If the Harvard tutorial system represents only an attempt to combat the impersonality of the University, it is partially successful. If tutorial, particularly sophomore group tutorial, restricted its activities to sociological therapy, its present organizational scheme might be justifiable. As part of the process of Harvard education, however, sophomore group tutorial is a failure.
Designed to acquaint concentrators with background material in their field, sophomore tutorial generally draws the least stimulating men in any department. Often their task is made unnecessarily burdensome by the lethargic attitude of their tutees. Moreover, the exceptional student in a tutorial group is just as frustrated by the lack of interest of his fellows.
Whether because of a discouraged tutor or a group of bored students, tutorial often fails to fulfill its potential. Sophomores interested in exploring their field become disillusioned. Tutors with a sense of mission are wasted, and the already ennui-stricken student sinks deeper into his intellectual stupor.

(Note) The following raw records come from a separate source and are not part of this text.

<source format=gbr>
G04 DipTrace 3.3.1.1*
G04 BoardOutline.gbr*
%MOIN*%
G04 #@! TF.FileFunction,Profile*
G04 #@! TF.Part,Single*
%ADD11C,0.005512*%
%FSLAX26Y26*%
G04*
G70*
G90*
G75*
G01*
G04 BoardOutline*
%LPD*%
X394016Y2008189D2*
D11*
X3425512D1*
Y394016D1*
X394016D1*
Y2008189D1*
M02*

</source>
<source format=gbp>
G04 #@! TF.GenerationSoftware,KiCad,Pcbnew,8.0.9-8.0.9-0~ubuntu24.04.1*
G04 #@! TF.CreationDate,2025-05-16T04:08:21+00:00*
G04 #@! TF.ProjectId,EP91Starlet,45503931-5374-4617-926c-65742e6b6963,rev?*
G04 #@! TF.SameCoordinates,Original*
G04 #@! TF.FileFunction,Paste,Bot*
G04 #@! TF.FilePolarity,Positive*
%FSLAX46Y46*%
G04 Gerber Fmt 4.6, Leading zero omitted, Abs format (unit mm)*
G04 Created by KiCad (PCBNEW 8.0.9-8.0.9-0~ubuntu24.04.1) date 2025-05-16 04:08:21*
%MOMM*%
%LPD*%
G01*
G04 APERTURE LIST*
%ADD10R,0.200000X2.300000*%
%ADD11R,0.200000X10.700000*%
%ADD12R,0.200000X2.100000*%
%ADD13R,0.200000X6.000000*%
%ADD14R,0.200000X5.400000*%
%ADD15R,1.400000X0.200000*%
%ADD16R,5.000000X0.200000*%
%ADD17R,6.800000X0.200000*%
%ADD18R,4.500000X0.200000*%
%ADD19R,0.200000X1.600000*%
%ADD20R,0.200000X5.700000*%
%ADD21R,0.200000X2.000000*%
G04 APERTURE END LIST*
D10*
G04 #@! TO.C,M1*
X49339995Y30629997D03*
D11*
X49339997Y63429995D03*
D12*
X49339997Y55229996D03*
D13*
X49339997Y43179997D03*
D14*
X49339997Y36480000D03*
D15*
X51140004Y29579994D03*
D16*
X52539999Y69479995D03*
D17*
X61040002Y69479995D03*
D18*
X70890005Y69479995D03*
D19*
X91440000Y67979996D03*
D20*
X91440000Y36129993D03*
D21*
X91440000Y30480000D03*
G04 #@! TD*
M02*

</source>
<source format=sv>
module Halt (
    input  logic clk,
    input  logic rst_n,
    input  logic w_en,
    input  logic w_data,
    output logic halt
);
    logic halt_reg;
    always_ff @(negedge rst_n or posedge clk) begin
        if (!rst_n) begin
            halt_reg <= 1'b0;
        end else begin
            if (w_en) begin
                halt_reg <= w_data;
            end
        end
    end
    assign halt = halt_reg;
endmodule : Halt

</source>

It is easy to say that the entire problem can be remedied by more didicated students and better paid, better qualified tutors. Until Utopia arrives, however, a more practical solution must be found. By separating the sheep from the goats halfway through the sophomore year, both tuor and student can profit.

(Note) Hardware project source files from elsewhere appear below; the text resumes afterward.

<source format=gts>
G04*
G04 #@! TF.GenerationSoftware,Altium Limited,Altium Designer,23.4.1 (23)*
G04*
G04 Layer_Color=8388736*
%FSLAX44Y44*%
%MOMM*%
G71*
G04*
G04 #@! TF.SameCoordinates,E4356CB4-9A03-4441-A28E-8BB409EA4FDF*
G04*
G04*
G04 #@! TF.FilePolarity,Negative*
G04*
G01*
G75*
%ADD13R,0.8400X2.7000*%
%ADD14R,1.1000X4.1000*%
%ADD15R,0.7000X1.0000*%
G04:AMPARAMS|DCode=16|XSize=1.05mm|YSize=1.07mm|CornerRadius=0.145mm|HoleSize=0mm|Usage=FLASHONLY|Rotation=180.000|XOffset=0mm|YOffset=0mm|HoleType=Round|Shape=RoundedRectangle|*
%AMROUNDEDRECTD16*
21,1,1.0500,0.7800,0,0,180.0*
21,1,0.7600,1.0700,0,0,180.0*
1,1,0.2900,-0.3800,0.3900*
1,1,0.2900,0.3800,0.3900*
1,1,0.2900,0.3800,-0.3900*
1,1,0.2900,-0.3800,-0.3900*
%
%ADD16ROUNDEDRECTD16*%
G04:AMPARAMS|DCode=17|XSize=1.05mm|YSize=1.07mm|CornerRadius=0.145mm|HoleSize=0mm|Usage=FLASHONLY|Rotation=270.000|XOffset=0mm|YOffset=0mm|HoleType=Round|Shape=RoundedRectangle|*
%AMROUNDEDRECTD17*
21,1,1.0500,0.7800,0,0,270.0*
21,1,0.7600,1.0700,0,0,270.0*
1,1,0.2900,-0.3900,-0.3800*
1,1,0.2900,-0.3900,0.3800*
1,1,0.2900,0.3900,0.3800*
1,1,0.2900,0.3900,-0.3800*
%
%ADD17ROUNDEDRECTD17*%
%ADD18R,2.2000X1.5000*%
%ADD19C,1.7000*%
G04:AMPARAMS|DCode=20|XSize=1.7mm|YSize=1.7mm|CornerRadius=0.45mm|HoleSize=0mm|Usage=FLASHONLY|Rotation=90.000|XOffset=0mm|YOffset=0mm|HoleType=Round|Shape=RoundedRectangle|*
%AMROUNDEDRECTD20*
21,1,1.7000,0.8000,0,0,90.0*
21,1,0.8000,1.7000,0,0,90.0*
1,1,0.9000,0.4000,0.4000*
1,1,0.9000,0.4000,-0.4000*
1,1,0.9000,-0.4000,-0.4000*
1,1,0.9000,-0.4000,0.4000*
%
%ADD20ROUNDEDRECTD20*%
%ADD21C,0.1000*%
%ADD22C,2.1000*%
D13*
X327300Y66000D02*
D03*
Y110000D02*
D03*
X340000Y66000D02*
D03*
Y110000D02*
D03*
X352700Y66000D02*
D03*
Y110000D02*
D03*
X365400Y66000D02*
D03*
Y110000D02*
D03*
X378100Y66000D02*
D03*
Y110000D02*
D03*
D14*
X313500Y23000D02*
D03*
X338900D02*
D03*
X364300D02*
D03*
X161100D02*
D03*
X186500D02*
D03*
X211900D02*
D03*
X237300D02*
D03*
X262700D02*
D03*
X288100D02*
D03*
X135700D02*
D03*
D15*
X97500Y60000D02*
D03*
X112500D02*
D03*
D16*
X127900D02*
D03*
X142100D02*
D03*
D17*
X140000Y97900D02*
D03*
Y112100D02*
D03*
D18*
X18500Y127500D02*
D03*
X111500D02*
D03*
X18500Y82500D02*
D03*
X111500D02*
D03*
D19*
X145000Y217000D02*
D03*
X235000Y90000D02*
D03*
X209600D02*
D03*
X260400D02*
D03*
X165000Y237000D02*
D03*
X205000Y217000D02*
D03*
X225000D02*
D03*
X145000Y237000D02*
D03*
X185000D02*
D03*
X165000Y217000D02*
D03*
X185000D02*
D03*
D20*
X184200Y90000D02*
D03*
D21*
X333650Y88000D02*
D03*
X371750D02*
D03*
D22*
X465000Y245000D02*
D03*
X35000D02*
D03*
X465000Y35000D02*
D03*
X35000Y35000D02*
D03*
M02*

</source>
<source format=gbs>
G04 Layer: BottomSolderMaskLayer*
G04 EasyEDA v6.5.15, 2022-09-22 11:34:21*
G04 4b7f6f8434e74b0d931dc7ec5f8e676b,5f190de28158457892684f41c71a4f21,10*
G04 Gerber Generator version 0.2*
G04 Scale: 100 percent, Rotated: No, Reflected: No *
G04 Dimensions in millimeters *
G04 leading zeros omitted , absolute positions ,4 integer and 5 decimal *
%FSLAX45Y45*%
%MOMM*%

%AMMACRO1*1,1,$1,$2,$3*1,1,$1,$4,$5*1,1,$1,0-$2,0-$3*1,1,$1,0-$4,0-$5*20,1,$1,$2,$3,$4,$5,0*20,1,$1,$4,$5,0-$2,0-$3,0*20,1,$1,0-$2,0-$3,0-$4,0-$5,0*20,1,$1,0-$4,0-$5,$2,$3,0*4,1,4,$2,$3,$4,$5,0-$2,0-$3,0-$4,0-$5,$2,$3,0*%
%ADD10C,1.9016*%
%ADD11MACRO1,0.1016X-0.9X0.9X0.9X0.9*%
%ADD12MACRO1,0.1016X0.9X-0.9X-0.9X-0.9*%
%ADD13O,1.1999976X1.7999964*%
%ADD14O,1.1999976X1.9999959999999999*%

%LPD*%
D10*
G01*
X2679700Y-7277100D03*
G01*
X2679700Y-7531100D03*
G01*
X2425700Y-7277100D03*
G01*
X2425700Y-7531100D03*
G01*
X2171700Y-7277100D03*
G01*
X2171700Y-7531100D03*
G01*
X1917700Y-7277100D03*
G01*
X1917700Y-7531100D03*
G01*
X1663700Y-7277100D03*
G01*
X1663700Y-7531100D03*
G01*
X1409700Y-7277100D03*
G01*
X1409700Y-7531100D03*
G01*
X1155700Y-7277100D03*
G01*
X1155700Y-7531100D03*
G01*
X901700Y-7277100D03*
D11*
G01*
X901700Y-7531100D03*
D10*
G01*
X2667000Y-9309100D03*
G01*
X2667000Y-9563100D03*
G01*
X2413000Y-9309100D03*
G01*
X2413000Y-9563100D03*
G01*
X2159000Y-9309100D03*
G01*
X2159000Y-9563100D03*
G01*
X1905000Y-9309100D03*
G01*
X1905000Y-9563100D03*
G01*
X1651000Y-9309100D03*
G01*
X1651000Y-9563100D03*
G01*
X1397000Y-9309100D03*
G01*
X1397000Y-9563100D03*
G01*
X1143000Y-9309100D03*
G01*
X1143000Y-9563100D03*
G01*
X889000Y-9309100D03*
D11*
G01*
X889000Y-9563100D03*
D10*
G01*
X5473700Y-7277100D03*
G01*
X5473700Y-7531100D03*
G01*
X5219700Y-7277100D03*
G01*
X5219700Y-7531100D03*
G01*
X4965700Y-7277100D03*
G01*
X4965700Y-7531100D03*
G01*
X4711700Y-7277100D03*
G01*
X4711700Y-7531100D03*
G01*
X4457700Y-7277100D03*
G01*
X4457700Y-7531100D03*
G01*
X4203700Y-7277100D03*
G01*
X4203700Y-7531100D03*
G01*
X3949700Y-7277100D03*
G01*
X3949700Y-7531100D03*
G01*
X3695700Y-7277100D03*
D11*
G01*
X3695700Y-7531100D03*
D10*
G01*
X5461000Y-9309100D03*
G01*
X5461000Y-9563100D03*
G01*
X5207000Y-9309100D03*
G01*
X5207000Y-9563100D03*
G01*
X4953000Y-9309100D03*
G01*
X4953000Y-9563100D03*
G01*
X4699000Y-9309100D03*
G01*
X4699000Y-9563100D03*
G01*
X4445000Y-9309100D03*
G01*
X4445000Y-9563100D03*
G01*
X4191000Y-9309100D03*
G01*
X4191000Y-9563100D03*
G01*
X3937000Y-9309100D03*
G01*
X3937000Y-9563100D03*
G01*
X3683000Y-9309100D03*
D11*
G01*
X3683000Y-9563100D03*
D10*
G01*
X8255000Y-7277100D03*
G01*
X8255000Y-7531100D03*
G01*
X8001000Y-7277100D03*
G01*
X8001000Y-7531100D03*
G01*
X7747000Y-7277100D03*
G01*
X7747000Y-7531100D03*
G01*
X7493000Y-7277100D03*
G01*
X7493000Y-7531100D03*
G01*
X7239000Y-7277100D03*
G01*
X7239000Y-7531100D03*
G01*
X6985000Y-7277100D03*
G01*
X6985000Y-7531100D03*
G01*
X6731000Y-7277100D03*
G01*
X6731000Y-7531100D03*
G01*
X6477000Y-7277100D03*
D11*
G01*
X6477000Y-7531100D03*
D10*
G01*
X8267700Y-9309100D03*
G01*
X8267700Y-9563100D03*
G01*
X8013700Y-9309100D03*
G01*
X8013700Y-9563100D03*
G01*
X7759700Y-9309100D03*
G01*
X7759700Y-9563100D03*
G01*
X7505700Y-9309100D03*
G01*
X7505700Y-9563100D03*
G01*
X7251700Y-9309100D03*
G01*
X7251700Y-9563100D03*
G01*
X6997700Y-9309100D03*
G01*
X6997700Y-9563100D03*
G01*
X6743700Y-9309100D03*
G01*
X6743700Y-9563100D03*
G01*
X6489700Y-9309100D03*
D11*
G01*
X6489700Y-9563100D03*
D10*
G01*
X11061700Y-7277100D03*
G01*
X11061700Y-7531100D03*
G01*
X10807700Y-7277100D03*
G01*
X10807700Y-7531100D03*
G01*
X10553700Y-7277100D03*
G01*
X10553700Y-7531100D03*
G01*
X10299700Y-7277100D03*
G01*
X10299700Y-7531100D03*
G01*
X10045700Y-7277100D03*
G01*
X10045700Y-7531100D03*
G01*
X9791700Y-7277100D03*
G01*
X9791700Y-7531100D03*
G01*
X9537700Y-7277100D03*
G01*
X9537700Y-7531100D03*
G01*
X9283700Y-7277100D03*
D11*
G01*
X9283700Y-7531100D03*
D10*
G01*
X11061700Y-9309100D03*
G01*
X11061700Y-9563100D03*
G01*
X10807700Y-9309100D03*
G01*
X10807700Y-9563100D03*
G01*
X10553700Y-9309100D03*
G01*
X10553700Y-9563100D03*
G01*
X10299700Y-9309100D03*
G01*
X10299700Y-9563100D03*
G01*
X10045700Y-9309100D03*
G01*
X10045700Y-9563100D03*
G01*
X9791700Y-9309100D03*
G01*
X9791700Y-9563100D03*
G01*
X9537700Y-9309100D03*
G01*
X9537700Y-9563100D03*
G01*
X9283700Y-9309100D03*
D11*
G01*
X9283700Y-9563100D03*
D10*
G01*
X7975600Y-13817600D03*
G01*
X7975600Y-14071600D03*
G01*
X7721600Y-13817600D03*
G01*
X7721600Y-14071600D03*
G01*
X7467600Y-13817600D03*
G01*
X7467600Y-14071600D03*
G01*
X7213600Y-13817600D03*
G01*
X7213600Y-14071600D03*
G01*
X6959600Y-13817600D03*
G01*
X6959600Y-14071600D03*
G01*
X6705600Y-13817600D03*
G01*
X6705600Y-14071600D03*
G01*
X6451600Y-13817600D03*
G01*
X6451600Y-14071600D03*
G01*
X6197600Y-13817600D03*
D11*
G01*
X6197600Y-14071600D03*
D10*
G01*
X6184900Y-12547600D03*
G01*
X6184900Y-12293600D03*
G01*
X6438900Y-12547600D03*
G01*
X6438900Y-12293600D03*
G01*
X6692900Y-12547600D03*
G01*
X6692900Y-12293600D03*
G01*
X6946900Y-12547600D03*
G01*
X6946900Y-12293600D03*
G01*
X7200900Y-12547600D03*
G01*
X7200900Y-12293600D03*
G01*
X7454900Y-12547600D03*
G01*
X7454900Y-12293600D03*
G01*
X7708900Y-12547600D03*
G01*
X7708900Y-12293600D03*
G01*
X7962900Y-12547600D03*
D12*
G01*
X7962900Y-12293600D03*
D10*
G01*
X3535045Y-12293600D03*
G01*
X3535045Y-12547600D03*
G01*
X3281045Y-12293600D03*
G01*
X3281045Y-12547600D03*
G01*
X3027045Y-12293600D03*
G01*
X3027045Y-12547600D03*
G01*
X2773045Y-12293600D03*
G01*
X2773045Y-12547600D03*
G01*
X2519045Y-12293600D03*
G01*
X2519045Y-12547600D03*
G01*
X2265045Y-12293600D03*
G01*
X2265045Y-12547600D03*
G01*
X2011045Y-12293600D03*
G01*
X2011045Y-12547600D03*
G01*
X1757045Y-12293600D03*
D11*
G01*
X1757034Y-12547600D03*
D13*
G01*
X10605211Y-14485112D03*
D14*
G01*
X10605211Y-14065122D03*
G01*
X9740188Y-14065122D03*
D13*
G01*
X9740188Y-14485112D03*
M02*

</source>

Tutors should be encouraged first of all, to exclude deadwood from their discussion groups. More important, however, tutors should extend invitations to their more advanced pupils to participate in a program of individual instruction rather than regular tutorial. Under such a plan, the student would consult periodically with his tutor about a long, term paper on a topic of special interest to the student. Under his tutor's guidance, he would be able to learn some of the research techniques used in thesis-writing while developing a specialized interest.

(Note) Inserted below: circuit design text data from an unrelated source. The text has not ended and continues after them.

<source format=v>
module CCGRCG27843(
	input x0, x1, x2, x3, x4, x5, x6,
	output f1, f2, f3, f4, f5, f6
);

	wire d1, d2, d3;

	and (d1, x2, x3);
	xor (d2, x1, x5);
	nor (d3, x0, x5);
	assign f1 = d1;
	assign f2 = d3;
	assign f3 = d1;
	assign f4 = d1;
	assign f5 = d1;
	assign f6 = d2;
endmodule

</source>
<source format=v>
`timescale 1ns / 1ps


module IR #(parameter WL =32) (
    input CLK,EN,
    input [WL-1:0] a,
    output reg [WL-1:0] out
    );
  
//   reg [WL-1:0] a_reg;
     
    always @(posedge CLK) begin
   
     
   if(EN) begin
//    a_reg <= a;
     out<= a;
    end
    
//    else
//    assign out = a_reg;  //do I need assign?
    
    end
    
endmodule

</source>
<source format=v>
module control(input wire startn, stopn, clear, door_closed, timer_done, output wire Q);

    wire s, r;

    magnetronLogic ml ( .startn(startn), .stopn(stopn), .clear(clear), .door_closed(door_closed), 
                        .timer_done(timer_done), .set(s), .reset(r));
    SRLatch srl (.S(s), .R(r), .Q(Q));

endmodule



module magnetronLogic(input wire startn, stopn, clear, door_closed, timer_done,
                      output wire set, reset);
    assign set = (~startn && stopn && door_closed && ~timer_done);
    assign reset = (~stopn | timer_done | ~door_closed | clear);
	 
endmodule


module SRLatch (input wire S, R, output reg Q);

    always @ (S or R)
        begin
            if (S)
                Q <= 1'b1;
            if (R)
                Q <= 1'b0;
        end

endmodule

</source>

The tutor, having removed the extremes of scholastic aptitude from his sections, would be able to combine the average students into one group. While such a plan would not reduce the tutor's actual workload, it does offer him and the advanced student a chance to use their time to the best possible advantage. The tutor will derive definite satisfaction from helping worthwhile students to improve themselves, and the better students gain the opportunity to develop their powers of expression and analysis. Although the plan may tend to segregate sophomores too early in their careers, it is certainly worth a conscientious experiment.